Chapter 11 deals with the 19th century, which is also generally known as the Victorian Age, after the monarch whose reign spanned for much of the century. England saw its prestige and influence increase globally, as it also became an empire on which it was said “the sun never set.” This imperial achievement (thus, Great Britain), came as a result free trade (beginning with the abolition of the Corn Laws) and a more streamlined fiscal system that also had simplified taxes. There was also the establishment of the post office; the laying down of an extensive rail network; the creation of a civil service that was not political aligned but concerned with the responsible management of the nation. England also brought an end to the international slave trade.
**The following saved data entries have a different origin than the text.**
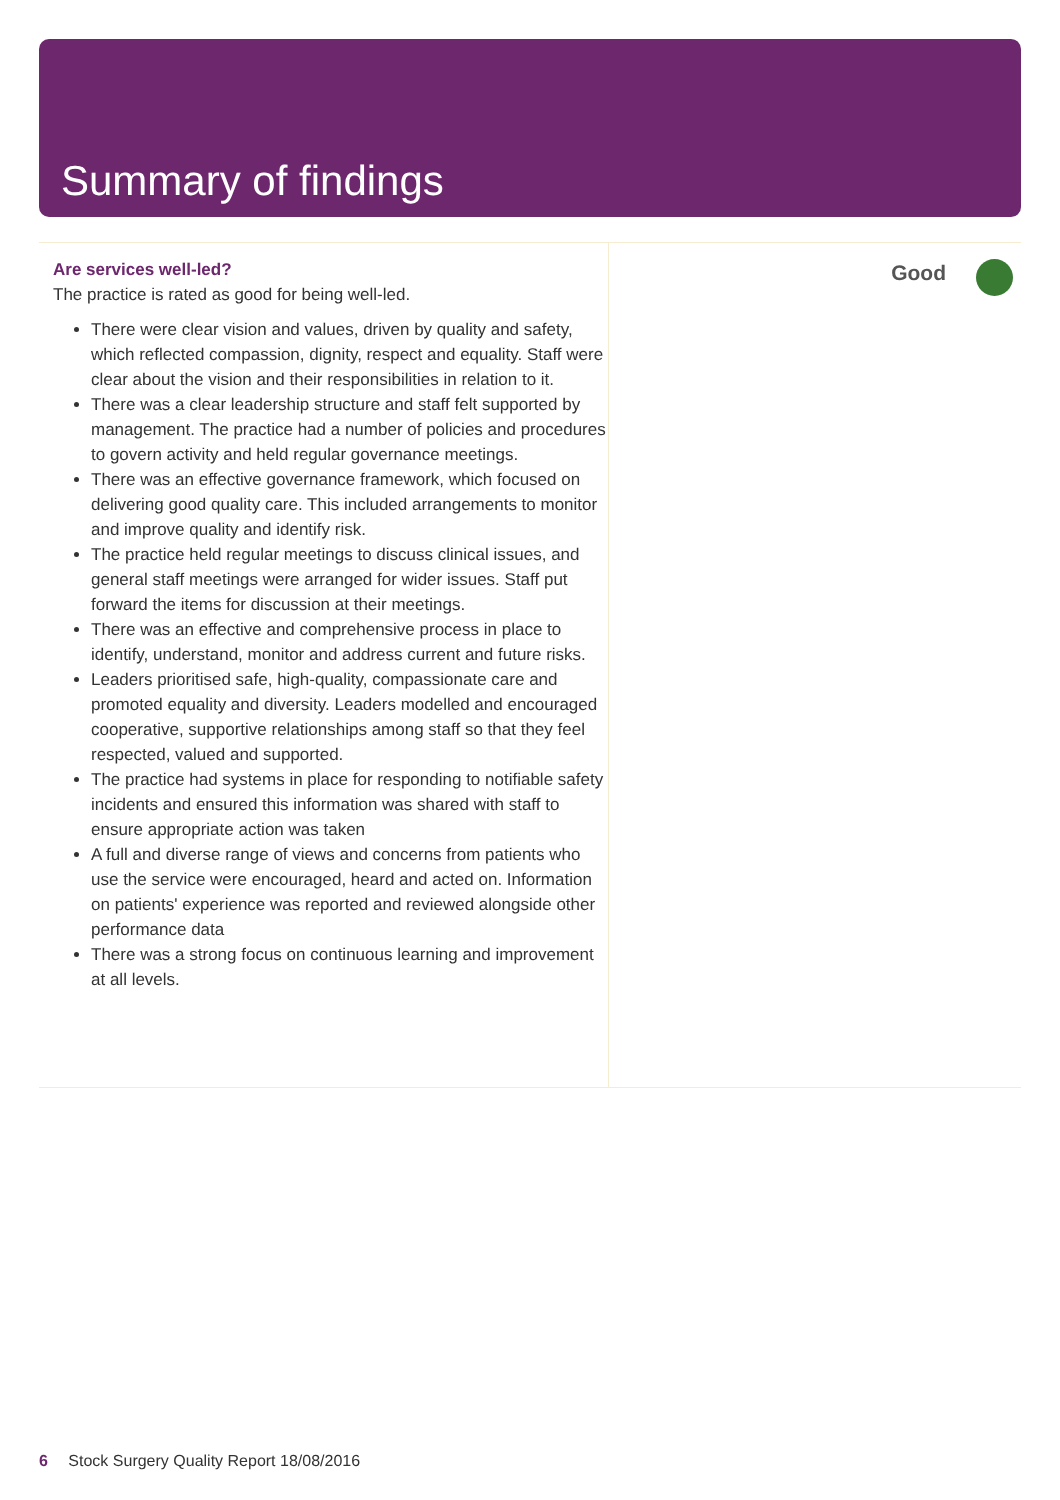Summary of findings
Are services well-led?
The practice is rated as good for being well-led.
There were clear vision and values, driven by quality and safety, which reflected compassion, dignity, respect and equality. Staff were clear about the vision and their responsibilities in relation to it.
There was a clear leadership structure and staff felt supported by management. The practice had a number of policies and procedures to govern activity and held regular governance meetings.
There was an effective governance framework, which focused on delivering good quality care. This included arrangements to monitor and improve quality and identify risk.
The practice held regular meetings to discuss clinical issues, and general staff meetings were arranged for wider issues. Staff put forward the items for discussion at their meetings.
There was an effective and comprehensive process in place to identify, understand, monitor and address current and future risks.
Leaders prioritised safe, high-quality, compassionate care and promoted equality and diversity. Leaders modelled and encouraged cooperative, supportive relationships among staff so that they feel respected, valued and supported.
The practice had systems in place for responding to notifiable safety incidents and ensured this information was shared with staff to ensure appropriate action was taken
A full and diverse range of views and concerns from patients who use the service were encouraged, heard and acted on. Information on patients' experience was reported and reviewed alongside other performance data
There was a strong focus on continuous learning and improvement at all levels.
Good
6 Stock Surgery Quality Report 18/08/2016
But rapid industrial growth created untold misery, for the ordinary factory-worker had no real protection and exploitation was rife in a Britain rapidly industrializing. The Factory Act of 1819, and its later refinements, imposed limitation on the number of work-hours for men, women and children; which, in turn, brought about the weekend holiday (beginning with half the Saturday off). The work week (the “English week”) gave dignity to labor that was previously absent. More importantly, a new class of citizenry was created – the middle-class, which soon became the backbone of the nation. All this did not mean that there was no mismanagement and bad decisions (like the Great Famine in Ireland). Nevertheless, there was always the higher ideal of working towards stability and peace.

Chapter 12 deals with the 20th century, which brought an end to the power of England, by way of two World Wars, even though Britain won both. The cost of victory was great, for meant dismantling the empire itself into a Commonwealth of nations and dominions (beginning with Ireland). England, as in the start of its history, slowly retracted until it once again became an island nation, within the broader context of Europe, which eventually brought it into the European Union (an economic and cultural relationship that is now, in turn, being dismantled through Brexit). Britain is no longer Great, but merely the United Kingdom.
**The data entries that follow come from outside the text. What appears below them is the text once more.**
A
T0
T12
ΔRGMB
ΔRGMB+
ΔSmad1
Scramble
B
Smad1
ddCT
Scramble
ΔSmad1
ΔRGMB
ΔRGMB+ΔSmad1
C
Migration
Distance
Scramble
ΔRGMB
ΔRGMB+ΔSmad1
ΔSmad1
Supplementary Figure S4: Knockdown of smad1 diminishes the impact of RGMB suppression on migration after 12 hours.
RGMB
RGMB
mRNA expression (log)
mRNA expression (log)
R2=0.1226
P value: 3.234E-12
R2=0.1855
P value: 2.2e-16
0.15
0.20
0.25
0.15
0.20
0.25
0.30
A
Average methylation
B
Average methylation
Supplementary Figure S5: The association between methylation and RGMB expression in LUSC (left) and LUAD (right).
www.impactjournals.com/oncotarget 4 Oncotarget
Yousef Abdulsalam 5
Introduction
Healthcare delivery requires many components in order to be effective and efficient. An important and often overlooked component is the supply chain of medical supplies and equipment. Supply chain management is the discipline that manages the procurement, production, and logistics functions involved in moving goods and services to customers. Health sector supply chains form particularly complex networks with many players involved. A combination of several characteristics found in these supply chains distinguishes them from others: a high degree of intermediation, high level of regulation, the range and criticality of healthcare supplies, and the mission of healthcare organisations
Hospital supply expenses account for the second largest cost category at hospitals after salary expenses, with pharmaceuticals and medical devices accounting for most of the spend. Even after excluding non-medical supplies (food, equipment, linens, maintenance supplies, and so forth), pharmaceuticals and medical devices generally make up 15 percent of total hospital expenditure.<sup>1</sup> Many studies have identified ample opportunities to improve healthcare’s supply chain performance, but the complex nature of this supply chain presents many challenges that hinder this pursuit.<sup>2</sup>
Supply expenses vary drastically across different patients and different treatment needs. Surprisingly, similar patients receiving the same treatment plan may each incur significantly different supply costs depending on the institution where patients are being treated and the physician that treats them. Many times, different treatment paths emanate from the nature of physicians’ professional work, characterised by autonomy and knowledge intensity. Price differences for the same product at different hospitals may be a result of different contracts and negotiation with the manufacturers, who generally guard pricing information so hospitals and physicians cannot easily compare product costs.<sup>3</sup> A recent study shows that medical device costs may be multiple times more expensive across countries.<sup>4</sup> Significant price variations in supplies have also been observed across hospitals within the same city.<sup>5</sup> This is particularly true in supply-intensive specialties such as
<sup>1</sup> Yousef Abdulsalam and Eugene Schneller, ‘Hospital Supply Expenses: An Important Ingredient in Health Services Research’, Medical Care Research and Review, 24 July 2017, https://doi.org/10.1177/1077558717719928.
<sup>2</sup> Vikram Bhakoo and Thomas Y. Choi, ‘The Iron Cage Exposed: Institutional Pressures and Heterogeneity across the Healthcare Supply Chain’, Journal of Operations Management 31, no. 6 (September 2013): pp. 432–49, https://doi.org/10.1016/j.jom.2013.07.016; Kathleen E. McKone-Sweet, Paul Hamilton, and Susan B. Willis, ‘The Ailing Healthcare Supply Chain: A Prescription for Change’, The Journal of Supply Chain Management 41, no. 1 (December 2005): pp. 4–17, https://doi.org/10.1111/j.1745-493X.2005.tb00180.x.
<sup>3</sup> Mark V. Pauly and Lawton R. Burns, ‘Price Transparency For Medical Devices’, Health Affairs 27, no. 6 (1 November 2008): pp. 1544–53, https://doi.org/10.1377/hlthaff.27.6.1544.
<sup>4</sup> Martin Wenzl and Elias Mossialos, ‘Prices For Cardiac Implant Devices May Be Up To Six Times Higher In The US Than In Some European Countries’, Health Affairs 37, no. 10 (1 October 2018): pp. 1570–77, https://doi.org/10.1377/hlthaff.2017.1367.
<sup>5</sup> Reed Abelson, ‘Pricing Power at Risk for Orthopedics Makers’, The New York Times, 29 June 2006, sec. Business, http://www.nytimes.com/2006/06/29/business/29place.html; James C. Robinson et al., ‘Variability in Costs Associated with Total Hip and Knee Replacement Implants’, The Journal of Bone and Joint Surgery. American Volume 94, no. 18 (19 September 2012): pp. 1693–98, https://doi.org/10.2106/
The final chapter engages with an interesting issue – that of English identity, where the unity itself of the Kingdom is now being called into question by those who would like to see it dissolved, so that England once again becomes surrounded by other nations – Scotland, Wales, and Northern Ireland. Thus, regionalism has meant a collapse of another kind – that of cultural continuity, so that “Englishness” is nothing more than a heap of fragments which cannot really be glued back together again – for there is no “glue” available to accomplish such a task. As Black observes: “Thus, the destruction or weakening, from the 1980s, of traditional and, until then, still vital benchmarks of national identity – the Common Law, Parliamentary sovereignty, national independence, the monarchy, the Church of England, a culture of tolerance – was not followed by the creation of any viable alternatives.”
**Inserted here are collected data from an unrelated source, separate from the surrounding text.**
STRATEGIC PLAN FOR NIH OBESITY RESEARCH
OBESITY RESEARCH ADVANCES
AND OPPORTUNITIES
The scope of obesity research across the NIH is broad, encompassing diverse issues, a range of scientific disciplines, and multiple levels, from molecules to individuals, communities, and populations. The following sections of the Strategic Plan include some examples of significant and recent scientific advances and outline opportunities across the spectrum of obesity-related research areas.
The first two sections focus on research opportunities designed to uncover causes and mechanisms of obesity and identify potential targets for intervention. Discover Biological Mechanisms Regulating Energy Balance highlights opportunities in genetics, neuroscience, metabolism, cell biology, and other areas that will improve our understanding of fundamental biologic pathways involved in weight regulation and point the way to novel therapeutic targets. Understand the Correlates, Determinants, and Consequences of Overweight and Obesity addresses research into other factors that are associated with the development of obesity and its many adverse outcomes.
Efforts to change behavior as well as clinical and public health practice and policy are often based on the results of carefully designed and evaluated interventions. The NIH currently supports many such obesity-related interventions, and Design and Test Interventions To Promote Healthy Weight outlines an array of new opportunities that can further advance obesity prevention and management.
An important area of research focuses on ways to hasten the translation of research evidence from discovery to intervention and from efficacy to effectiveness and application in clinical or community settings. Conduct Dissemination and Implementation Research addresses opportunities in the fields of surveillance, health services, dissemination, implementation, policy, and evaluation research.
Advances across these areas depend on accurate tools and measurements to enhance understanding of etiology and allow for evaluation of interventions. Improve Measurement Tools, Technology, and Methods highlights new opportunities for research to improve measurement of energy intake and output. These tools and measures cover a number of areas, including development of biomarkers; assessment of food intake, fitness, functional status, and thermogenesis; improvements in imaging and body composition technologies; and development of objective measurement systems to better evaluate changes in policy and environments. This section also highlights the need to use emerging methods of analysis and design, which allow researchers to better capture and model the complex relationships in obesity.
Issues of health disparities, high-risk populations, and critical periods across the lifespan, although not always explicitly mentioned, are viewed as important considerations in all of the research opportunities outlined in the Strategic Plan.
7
So, what lies ahead? Black is not overly optimistic about England: “Not only the sovereignty and the cohesion of the United Kingdom, but also the character and unity of England are being recast, or is it destroyed, in the name of modernity. It is difficult to feel optimistic about the outcome.” It appears that those who now govern England have now rather blindly passed that line which Alice Duer Miller warned about in her poem.

This book was a joy read, for it is marked by deep insight, clarity of thought, and an impressive marshalling of facts. It really should be on every thinking person’s bookshelf, for it possesses that rare quality among books of its genre – it does not disappoint.

The image shows, “The Departure of a Troop of 11th Hussars for India,” by Thomas Jones Barker, painted in 1866.